PASSAGE PROVIDED »
▽
Professor of Classical Studies

Cynthia Ellen Murray Damon (born 1957) is a Professor of Classical Studies at the University of Pennsylvania and has written extensively on Latin literature and Roman historiography, having published translations and commentaries on authors such as Caesar and Tacitus.

==Career==
Cynthia Damon received her B.A. in History from Stanford University in 1979, M.A. in Classics from Boston College in 1984 and Ph.D. from Stanford University in 1990, as well as an honorary A.M. from Amherst College in 2004.

Damon taught at Harvard University as Assistant Professor from 1990 to 1995, at Amherst College as Assistant Professor and Professor 1995-2007, and moved to the University of Pennsylvania as Professor of Classical Studies in 2007. In 2015 Damon was awarded the College of Liberal and Professional Studies Distinguished Teaching Award for Standing Faculty.

Damon was the editor of Transactions of the American Philological Association from 2001 to 2005 and member of the board of directors of the American Philological Association from 2007 to 2010. Damon is part of Bryn Mawr Classical Review's editorial board.

In 1997 Damon published The Mask of the Parasite: A Pathology of Roman Patronage based on her doctoral thesis. Since 1997 Damon has focused on the translation of and commentaries on key classical texts including works by Augustus, Nepos, Tacitus, and Caesar. Damon was awarded a Loeb Classical Library Foundation Fellowship in 2013/14 to work on a new translation of Caesar's Civil War, which was published in 2016 replacing the 1914 version by A. G. Peskett. She is currently focusing on Pliny's Natural History and its reception and delivered a keynote address Plinian layers: On editing the reception of Pliny’s planetary theory in 2016 at the conference The Arts of Editing: Past, Present and Future (17–19 August 2016) at Stockholm University.
△
RAW DATA »
▽
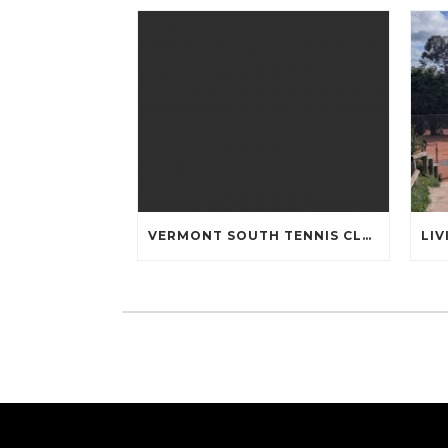
VERMONT SOUTH TENNIS CLUB COMMUNITY OPEN DAY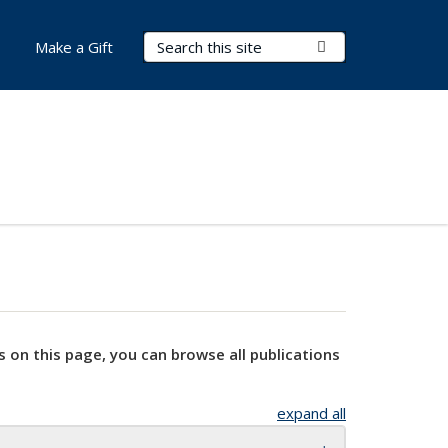
Search Terms
Submit Search
Make a Gift
s on this page, you can browse all publications
expand all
△
EXPLORE THE MATERIAL »
1. According to the passage on Cynthia Damon, in what year did she join the University of Pennsylvania as Professor of Classical Studies?
2. Extend the passage on Cynthia Damon past its final sentence.
The records play no part in what is asked here.

TASK-BY-TASK ANSWERS »
1. 2007

2.
Damon has been praised for her meticulous approach to texts. For example, Antonio Moreno Hernández commented on Studies on the Text of Caesar's Bellum civile:This excellent edition makes serious contributions to the reconstruction of the text, and its careful and deep reading of the text of BC and the close study of its textural tradition is accompanied by an insightful commentary on troublesome passages that brings to light the enormous complexity of a text that has been transmitted in such a deficient way, offering suggestive new proposals that will encourage reflection on the reading and interpretation of the work of Caesar.In 2016/17 Damon was awarded the Andrew W. Mellon Fellowship in the Price Lab for Digital Humanities to work on the Bellum Alexandrinum project. This project is a pilot to test the new Digital Latin Library editing platform and has included input from high school to graduate students to serve as a precedent for collaborative editions of classical texts and an example of how one might include text editing in classicists' training.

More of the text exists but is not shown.